Bring The Challenge
I’m watching the second stage of the USA Cycling Challenge on my laptop while I write this. Don’t tell my daughter, but I will know the results long before I turn on the big-screen tonight. Today, some of the very best cyclists in the world are riding a road I pedaled back in June, over Blue Mesa and past the reservoir before the first sprint point in Gunnison. I’m planning my weekend, as the race will cruise near Allenspark, through Lyons and into Boulder on Saturday. The race concludes in Denver on Sunday. Thanks to NBC, the whole world will see some of the amazing terrain we get to see all the time. Wouldn’t it be nice if the world got to see our little piece of Paradise?
Local cycling enthusiasts would love to lure the race through Estes Park for 2013, I among them. I realize that our little town probably doesn’t have the money to host a start or a finish, but wouldn’t it be nice just to have some of the fittest athletes on earth come cruising through, bringing fans and fan dollars with them?
There’s more. My mother-in-law will occasionally sit down and watch broadcasts of the Tour de France, not because she’s any kind of cycling fan, but because the cameras often pan to show a wider view of the area the riders a racing through. During these broadcasts, she and my daughter will say, “we really need to go there.” With NBC beaming images of Colorado to 200 countries, I’m pretty sure some family, somewhere, will express the same thing. That could lead to more visitors.
I have friends who have visited some of those areas of France that I watch every July. With climbs here like Trail Ridge Road, an enthusiast from France or Switzerland is bound to heed the call and bring a family, as well as a bike, with them.

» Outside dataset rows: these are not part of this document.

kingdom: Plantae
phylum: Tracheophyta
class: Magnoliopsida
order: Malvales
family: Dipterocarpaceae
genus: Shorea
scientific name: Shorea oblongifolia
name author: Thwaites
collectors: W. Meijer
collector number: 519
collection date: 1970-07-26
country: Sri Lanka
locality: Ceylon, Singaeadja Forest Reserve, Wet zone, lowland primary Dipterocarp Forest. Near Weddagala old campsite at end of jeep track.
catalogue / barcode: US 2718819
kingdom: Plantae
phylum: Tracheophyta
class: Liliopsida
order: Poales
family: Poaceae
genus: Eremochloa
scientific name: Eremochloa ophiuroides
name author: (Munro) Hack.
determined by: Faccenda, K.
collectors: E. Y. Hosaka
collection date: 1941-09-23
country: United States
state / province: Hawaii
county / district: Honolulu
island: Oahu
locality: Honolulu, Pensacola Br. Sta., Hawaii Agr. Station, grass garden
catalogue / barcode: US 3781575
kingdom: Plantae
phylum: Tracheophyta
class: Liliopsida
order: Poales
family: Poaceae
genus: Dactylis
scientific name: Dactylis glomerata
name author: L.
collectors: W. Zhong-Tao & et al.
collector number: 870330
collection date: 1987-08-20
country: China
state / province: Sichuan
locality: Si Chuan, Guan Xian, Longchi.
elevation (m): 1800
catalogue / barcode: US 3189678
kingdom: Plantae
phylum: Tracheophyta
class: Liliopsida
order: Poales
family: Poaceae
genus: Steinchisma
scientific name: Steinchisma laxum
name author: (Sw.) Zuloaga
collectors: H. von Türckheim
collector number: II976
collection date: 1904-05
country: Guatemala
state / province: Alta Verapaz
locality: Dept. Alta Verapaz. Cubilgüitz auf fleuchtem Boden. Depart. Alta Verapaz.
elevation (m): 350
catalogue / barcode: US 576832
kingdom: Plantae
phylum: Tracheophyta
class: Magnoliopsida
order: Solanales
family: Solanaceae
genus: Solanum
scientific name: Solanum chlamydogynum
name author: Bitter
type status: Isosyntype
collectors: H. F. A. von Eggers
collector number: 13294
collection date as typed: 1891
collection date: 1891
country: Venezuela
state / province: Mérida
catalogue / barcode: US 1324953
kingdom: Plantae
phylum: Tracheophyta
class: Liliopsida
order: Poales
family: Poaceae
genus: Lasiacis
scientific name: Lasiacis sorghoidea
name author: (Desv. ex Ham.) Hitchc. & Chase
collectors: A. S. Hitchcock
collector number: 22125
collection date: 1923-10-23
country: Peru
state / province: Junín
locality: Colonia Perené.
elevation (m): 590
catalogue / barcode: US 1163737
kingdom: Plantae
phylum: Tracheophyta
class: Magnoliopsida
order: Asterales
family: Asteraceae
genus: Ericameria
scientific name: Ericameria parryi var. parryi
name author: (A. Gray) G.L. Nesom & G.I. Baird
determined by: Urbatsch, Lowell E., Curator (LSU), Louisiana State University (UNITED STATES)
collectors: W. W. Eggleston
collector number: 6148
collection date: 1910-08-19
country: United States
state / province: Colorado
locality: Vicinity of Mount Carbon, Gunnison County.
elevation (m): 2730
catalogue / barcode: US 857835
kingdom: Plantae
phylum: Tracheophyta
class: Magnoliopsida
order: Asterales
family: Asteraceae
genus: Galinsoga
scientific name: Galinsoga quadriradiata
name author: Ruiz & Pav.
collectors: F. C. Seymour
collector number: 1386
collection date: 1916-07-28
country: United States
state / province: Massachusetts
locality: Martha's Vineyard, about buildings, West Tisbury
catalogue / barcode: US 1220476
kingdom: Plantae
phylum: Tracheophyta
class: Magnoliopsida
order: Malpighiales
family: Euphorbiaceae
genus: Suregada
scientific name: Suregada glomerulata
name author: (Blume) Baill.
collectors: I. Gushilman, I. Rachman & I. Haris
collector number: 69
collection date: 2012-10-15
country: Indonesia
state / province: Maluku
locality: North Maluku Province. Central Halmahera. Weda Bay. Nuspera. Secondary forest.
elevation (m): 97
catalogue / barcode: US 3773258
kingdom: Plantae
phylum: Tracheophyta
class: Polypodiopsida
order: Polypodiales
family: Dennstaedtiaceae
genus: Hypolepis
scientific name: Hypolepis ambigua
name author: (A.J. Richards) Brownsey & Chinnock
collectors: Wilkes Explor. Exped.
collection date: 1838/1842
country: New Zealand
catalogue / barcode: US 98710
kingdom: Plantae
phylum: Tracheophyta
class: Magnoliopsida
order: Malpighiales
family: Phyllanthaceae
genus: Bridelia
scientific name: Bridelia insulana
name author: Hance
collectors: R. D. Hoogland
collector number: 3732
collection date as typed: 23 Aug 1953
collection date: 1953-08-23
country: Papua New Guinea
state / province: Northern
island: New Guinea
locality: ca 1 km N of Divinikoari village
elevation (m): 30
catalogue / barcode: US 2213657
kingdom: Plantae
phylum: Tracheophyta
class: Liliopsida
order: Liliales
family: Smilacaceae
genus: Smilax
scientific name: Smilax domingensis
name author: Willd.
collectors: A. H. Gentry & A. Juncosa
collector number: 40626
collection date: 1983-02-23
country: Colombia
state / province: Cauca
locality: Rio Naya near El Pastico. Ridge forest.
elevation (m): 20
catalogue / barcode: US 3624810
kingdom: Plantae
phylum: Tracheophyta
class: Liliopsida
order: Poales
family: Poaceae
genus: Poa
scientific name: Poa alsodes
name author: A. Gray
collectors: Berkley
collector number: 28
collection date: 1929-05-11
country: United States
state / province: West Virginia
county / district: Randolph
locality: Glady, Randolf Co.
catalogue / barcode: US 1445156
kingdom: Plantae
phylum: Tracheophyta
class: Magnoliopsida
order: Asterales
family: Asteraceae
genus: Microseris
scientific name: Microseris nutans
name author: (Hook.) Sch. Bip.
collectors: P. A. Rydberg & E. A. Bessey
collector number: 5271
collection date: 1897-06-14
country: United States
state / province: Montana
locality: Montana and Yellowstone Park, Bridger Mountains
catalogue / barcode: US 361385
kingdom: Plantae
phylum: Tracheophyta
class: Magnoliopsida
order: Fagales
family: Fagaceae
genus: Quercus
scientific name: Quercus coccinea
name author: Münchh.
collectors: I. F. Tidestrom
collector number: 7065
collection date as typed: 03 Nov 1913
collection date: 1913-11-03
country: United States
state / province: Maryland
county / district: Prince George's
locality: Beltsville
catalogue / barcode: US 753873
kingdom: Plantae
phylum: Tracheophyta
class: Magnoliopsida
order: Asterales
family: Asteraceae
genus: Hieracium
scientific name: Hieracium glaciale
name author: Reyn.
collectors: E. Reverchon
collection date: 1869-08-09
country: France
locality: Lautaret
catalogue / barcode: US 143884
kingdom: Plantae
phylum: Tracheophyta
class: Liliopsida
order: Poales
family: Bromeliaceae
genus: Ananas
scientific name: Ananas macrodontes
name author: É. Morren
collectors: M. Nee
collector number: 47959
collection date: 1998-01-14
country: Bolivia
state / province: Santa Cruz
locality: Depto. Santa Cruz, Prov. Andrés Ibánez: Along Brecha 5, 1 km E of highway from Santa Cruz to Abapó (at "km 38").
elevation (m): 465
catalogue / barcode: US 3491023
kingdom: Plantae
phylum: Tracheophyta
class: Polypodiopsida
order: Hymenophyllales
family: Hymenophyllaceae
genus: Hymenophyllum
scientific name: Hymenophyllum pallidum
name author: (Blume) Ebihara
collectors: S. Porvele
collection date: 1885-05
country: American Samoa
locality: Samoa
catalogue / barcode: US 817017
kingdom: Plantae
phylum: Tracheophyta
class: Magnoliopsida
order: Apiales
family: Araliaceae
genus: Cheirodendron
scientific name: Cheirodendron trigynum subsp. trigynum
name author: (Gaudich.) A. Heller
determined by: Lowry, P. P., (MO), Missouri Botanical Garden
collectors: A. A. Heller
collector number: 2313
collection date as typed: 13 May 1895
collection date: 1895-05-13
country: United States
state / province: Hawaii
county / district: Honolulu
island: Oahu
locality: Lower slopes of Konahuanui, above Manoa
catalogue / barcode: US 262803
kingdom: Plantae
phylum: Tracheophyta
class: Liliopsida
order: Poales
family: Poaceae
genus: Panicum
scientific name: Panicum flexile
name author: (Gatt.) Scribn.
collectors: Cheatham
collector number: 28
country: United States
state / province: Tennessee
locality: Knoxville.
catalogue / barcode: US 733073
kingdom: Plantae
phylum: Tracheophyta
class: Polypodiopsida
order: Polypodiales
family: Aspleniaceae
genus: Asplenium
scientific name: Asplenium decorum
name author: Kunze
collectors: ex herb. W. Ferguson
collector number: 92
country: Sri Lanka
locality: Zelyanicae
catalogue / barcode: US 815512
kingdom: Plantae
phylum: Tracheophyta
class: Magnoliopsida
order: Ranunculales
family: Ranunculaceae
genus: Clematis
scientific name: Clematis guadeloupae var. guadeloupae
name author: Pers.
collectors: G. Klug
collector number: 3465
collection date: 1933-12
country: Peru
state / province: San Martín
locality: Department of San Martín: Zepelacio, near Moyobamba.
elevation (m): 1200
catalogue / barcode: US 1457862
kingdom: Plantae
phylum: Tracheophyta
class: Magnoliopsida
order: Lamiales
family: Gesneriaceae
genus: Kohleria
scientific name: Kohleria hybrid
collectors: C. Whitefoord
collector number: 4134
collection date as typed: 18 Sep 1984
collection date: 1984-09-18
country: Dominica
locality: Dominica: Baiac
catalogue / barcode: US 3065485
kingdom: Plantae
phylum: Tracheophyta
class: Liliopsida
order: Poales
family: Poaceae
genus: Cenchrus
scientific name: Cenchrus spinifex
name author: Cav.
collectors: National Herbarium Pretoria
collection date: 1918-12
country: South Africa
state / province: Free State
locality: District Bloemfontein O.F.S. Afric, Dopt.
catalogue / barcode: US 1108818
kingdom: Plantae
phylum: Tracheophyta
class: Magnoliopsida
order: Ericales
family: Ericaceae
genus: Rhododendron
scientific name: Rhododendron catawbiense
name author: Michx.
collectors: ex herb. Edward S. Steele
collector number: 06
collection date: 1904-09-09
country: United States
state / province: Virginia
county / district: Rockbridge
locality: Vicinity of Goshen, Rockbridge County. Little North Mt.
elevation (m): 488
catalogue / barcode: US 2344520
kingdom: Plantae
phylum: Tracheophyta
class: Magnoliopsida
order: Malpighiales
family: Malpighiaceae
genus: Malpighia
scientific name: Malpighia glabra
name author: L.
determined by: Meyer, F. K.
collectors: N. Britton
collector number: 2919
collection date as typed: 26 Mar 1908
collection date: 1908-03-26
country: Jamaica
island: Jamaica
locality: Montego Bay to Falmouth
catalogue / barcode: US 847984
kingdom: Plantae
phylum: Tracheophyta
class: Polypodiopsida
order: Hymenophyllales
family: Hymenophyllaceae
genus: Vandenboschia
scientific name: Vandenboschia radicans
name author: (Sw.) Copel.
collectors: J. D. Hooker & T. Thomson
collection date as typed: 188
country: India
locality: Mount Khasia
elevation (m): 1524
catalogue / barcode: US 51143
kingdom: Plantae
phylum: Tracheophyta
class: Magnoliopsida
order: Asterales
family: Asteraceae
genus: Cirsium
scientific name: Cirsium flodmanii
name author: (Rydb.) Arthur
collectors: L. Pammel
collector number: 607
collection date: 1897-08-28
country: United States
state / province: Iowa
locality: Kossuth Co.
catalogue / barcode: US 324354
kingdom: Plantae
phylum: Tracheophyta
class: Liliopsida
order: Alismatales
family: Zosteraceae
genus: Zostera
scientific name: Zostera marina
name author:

I don’t know the economic statistics of cycling tourists from other nations. I know that in the case of cyclists who participate in Ride the Rockies, they average a yearly income in the six-digit range. While the immediate impact of the race coming through might be good, lots of folks grabbing lunch or drinks or gifts while awaiting the peloton, the long-term impact would be better than any of the advertising our local promotional groups can afford.
It’s more than the lycra-covered butts or shaved legs. Fans enjoy the views of the high peaks, the waterfalls, the historic mining districts, our state’s history. All of this would be shared with millions of cycling fans all over the world. We have plenty of scenery and history for visitors to enjoy.
Now then, day one of the USA Cycling Challenge saw Garmin-Sharp rider Tyler Farrar score his first win in over a year. On a day that was much faster and much harder than anyone anticipated, Farrar and the main peloton caught Garmin-Sharp teammates Tom Danielson and Peter Stetina just outside of the finishing town of Telluride. A break-away group powered off the front less than six miles into the 125.6-mile stage. The break went out so hard that the world got the rare vision of American time trial specialist Dave Zabriskie, how shall I say this, ejecting his lunch. The punishing pace, which included the climb of Lizard Head Pass, put the race into Telluride about an hour sooner than the fastest assumed pace, 4 hours, 42 minutes.
Garmin-Sharp took four of the five awarded jerseys. Farrar took the first yellow leader’s jersey, as well as the green sprinters’ jersey. The King of the Mountains jersey went to former Durango resident Tom Danielson. The red-striped Most Aggressive Rider jersey was awarded to Stetina for his efforts in keeping Danielson out front. The one jersey that did not go to a Garmin-Sharp rider, the best young rider, went to Bontrager-Livestrong under-23 racer Gavin Mannion.
So far, this is not much of an indication as to who might hold any of these jerseys by Sunday. Farrar could hold the green jersey when all is said and done, but he is not likely to win the GC battle. Tom Danielson may get the polka-dots, but his aim is higher. Tommy “D” will want to yellow jersey by Denver. He’ll need a good, wide lead going into that time trial as the defending champion, Levi Leipheiner, is an accomplished rider against the clock.
Regardless, this should be a great race, one we should try to coax through Estes Park in the future. Just saying’.
I will throw in just a quick comment on Friday’s biggest cycling news. Lance was screwed from the moment USADA announce they would pursue the charges. USADA is beyond the law, if you check out their power. There are no appeals once they’ve ruled and they have only lost on arbitration once. I don’t know if Lance did it. I have not seen the evidence. The real problem is that no one outside of USADA has seen the evidence. No one can legally compel USADA to show what they have.
Whether Lance doped or not, his move to stop fighting is pretty much the best he could do for himself. To be honest, I would be surprised if he didn’t, but the way USADA is able to wield limitless power over our sport is ridiculous. They would have ruled themselves correct, whether Lance cheated or not.
I hope they don’t test group rides for excess caffein.
Have fun, be safe. I’m going riding.